> **Exercise goal**:
Edit the text of the material below, replacing "Plotter inktcartridge" with "Printer inktcartridge" and changing nothing else. Omit the pictures from your answer.

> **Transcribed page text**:
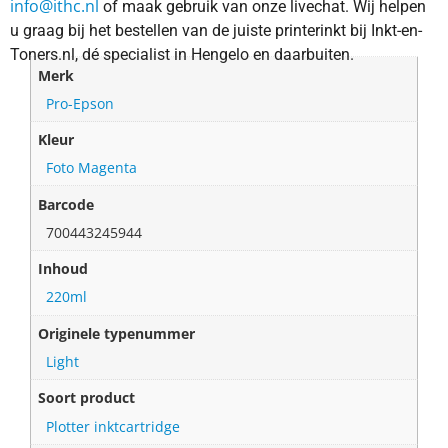
info@ithc.nl
of maak gebruik van onze livechat. Wij helpen
u graag bij het bestellen van de juiste printerinkt bij Inkt-en-
Toners.nl, dé specialist in Hengelo en daarbuiten.
Merk
Pro-Epson
Kleur
Foto Magenta
Barcode
700443245944
Inhoud
220ml
Originele typenummer
Light
Soort product
Plotter inktcartridge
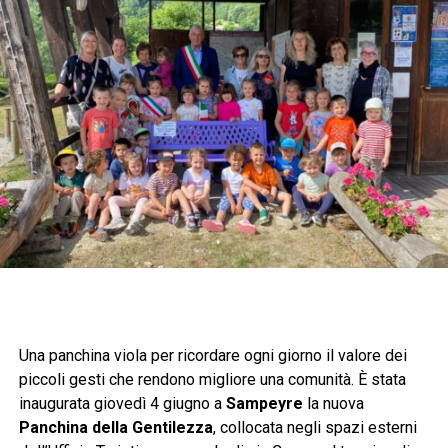
Una panchina viola per ricordare ogni giorno il valore dei
piccoli gesti che rendono migliore una comunità. È stata
inaugurata giovedì 4 giugno a
Sampeyre
la nuova
Panchina della Gentilezza
, collocata negli spazi esterni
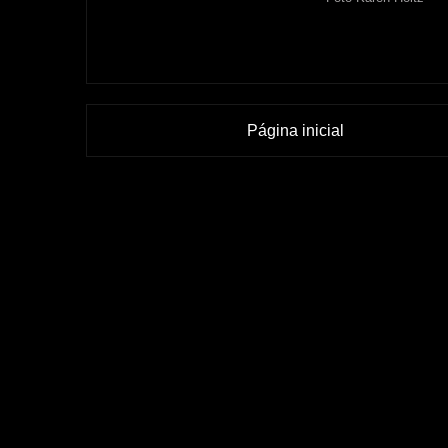
Página inicial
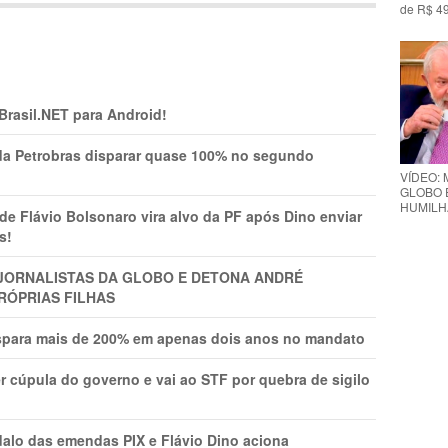
de R$ 49
 Brasil.NET para Android!
a Petrobras disparar quase 100% no segundo
VÍDEO: 
GLOBO 
HUMILH
Flávio Bolsonaro vira alvo da PF após Dino enviar
s!
A JORNALISTAS DA GLOBO E DETONA ANDRÉ
RÓPRIAS FILHAS
ispara mais de 200% em apenas dois anos no mandato
r cúpula do governo e vai ao STF por quebra de sigilo
lo das emendas PIX e Flávio Dino aciona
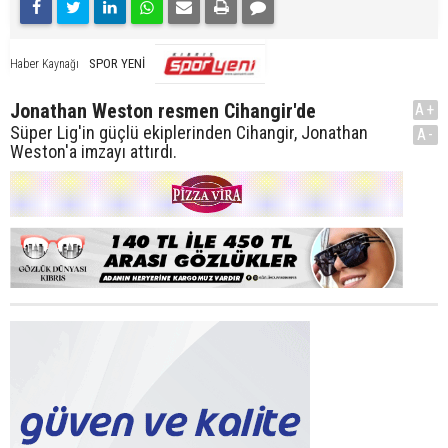
SPOR YENİ
Haber Kaynağı
Jonathan Weston resmen Cihangir'de
A+
Süper Lig'in güçlü ekiplerinden Cihangir, Jonathan
A-
Weston'a imzayı attırdı.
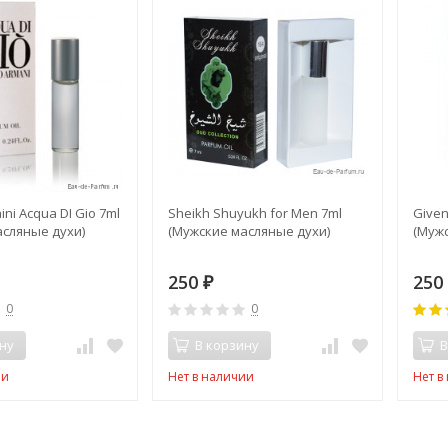
ini Acqua DI Gio 7ml
Sheikh Shuyukh for Men 7ml
Given
сляные духи)
(Мужские масляные духи)
(Мужс
250
250
₽
0
0
ну
В корзину
В
ии
Нет в наличии
Нет в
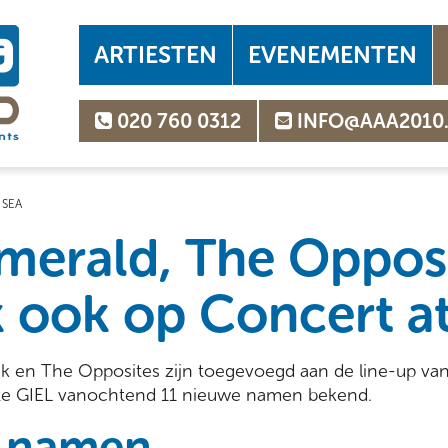
ARTIESTEN
EVENEMENTEN
020 760 0312
INFO@AAA2010
 SEA
merald, The Oppos
k ook op Concert a
jk en The Opposites zijn toegevoegd aan de line-up va
e GIEL vanochtend 11 nieuwe namen bekend.
 namen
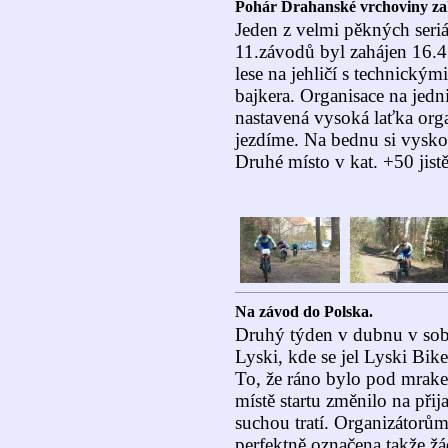
Pohár Drahanské vrchoviny za
Jeden z velmi pěkných ser
11.závodů byl zahájen 16.4
lese na jehličí s technickým
bajkera. Organisace na jedn
nastavená vysoká laťka orga
jezdíme. Na bednu si vyskoč
Druhé místo v kat. +50 jistě
Na závod do Polska.
Druhý týden v dubnu v sobo
Lyski, kde se jel Lyski B
To, že ráno bylo pod mrake
místě startu změnilo na při
suchou tratí. Organizátor
perfektně označena takže žá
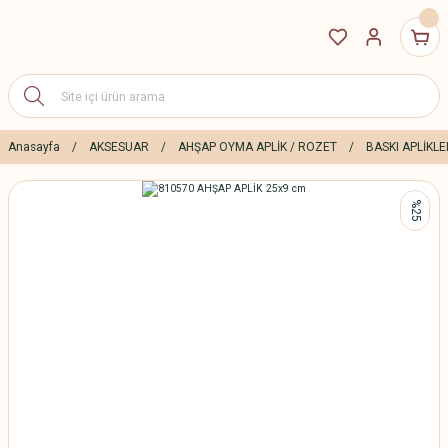
Anasayfa
AKSESUAR
AHŞAP OYMA APLİK / ROZET
BASKI APLİKLE
%25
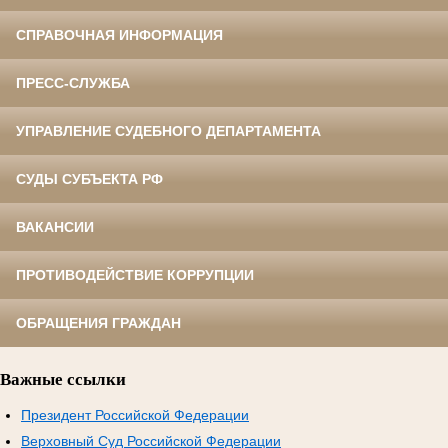
СПРАВОЧНАЯ ИНФОРМАЦИЯ
ПРЕСС-СЛУЖБА
УПРАВЛЕНИЕ СУДЕБНОГО ДЕПАРТАМЕНТА
СУДЫ СУБЪЕКТА РФ
ВАКАНСИИ
ПРОТИВОДЕЙСТВИЕ КОРРУПЦИИ
ОБРАЩЕНИЯ ГРАЖДАН
Важные ссылки
Президент Российской Федерации
Верховный Суд Российской Федерации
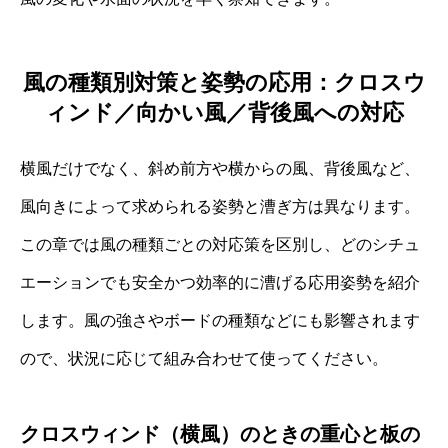
風の種類別対策と姿勢の応用：クロスウ
ィンド／向かい風／背後風への対応
横風だけでなく、斜め前方や横からの風、背後風など、
風向きによって求められる姿勢と漕ぎ方は異なります。
この章では風の種類ごとの対応策を区別し、どのシチュ
エーションでも安全かつ効率的に漕げる応用姿勢を紹介
します。風の強さやボードの種類などにも影響されます
ので、状況に応じて組み合わせて使ってください。
クロスウィンド（横風）のときの重心と板の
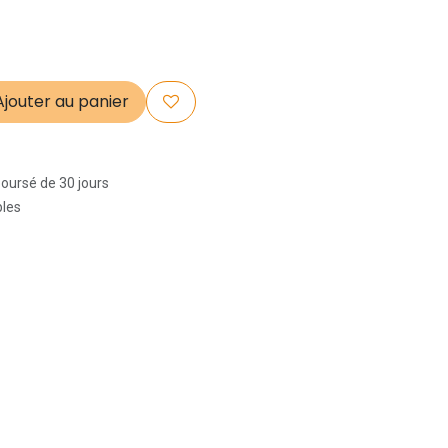
jouter au panier
boursé de 30 jours
bles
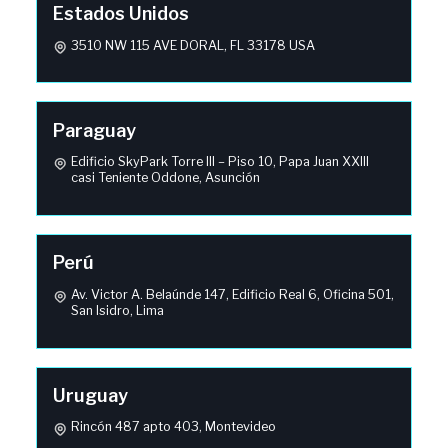
Estados Unidos
3510 NW 115 AVE DORAL, FL 33178 USA
Paraguay
Edificio SkyPark Torre III – Piso 10, Papa Juan XXIII
casi Teniente Oddone, Asunción
Perú
Av. Victor A. Belaúnde 147, Edificio Real 6, Oficina 501,
San Isidro, Lima
Uruguay
Rincón 487 apto 403, Montevideo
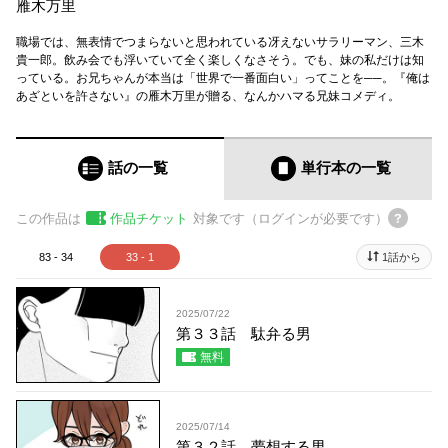
雁木万里
職場では、無表情でつまらないと思われている冴えないサラリーマン、三木
貴一郎。飲み会でも浮いていて全く楽しくなさそう。でも、妹の私だけは知
っている。お兄ちゃんが本当は「世界で一番面白い」ってことを──。『俺は
あざといを許さない』の雁木万里が贈る、なんかハマる兄妹コメディ。
話の一覧
単行本
の一覧
この作品は
作品チケット
対象です（ログインが必要です）
83 - 34
33 - 1
1話から
2025/07/22
第３３話 駄弁る男
無料
2025/07/14
第３２話 夢想する男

> **Final answer**:
info@ithc.nl
of maak gebruik van onze livechat. Wij helpen
u graag bij het bestellen van de juiste printerinkt bij Inkt-en-
Toners.nl, dé specialist in Hengelo en daarbuiten.
Merk
Pro-Epson
Kleur
Foto Magenta
Barcode
700443245944
Inhoud
220ml
Originele typenummer
Light
Soort product
Printer inktcartridge
Una panchina viola per ricordare ogni giorno il valore dei
piccoli gesti che rendono migliore una comunità. È stata
inaugurata giovedì 4 giugno a
Sampeyre
la nuova
Panchina della Gentilezza
, collocata negli spazi esterni
Página inicial
de R$ 49
 Brasil.NET para Android!
a Petrobras disparar quase 100% no segundo
VÍDEO: 
GLOBO 
HUMILH
Flávio Bolsonaro vira alvo da PF após Dino enviar
s!
A JORNALISTAS DA GLOBO E DETONA ANDRÉ
RÓPRIAS FILHAS
ispara mais de 200% em apenas dois anos no mandato
r cúpula do governo e vai ao STF por quebra de sigilo
lo das emendas PIX e Flávio Dino aciona
SPOR YENİ
Haber Kaynağı
Jonathan Weston resmen Cihangir'de
A+
Süper Lig'in güçlü ekiplerinden Cihangir, Jonathan
A-
Weston'a imzayı attırdı.
ini Acqua DI Gio 7ml
Sheikh Shuyukh for Men 7ml
Given
сляные духи)
(Мужские масляные духи)
(Мужс
250
250
₽
0
0
ну
В корзину
В
ии
Нет в наличии
Нет в
ARTIESTEN
EVENEMENTEN
020 760 0312
INFO@AAA2010
 SEA
merald, The Oppos
k ook op Concert a
jk en The Opposites zijn toegevoegd aan de line-up va
e GIEL vanochtend 11 nieuwe namen bekend.
 namen
Pohár Drahanské vrchoviny za
Jeden z velmi pěkných ser
11.závodů byl zahájen 16.4
lese na jehličí s technickým
bajkera. Organisace na jedn
nastavená vysoká laťka orga
jezdíme. Na bednu si vyskoč
Druhé místo v kat. +50 jistě
Na závod do Polska.
Druhý týden v dubnu v sobo
Lyski, kde se jel Lyski B
To, že ráno bylo pod mrake
místě startu změnilo na při
suchou tratí. Organizátor
perfektně označena takže žá
Anasayfa
AKSESUAR
AHŞAP OYMA APLİK / ROZET
BASKI APLİKLE
%25
СПРАВОЧНАЯ ИНФОРМАЦИЯ
ПРЕСС-СЛУЖБА
УПРАВЛЕНИЕ СУДЕБНОГО ДЕПАРТАМЕНТА
СУДЫ СУБЪЕКТА РФ
ВАКАНСИИ
ПРОТИВОДЕЙСТВИЕ КОРРУПЦИИ
ОБРАЩЕНИЯ ГРАЖДАН
Важные ссылки
Президент Российской Федерации
Верховный Суд Российской Федерации
風の種類別対策と姿勢の応用：クロスウ
ィンド／向かい風／背後風への対応
横風だけでなく、斜め前方や横からの風、背後風など、
風向きによって求められる姿勢と漕ぎ方は異なります。
この章では風の種類ごとの対応策を区別し、どのシチュ
エーションでも安全かつ効率的に漕げる応用姿勢を紹介
します。風の強さやボードの種類などにも影響されます
ので、状況に応じて組み合わせて使ってください。
クロスウィンド（横風）のときの重心と板の
jouter au panier
boursé de 30 jours
bles
Estados Unidos
3510 NW 115 AVE DORAL, FL 33178 USA
Paraguay
Edificio SkyPark Torre III – Piso 10, Papa Juan XXIII
casi Teniente Oddone, Asunción
Perú
Av. Victor A. Belaúnde 147, Edificio Real 6, Oficina 501,
San Isidro, Lima
Uruguay
Rincón 487 apto 403, Montevideo
雁木万里
職場では、無表情でつまらないと思われている冴えないサラリーマン、三木
貴一郎。飲み会でも浮いていて全く楽しくなさそう。でも、妹の私だけは知
っている。お兄ちゃんが本当は「世界で一番面白い」ってことを──。『俺は
あざといを許さない』の雁木万里が贈る、なんかハマる兄妹コメディ。
話の一覧
単行本
の一覧
この作品は
作品チケット
対象です（ログインが必要です）
83 - 34
33 - 1
1話から
2025/07/22
第３３話 駄弁る男
無料
2025/07/14
第３２話 夢想する男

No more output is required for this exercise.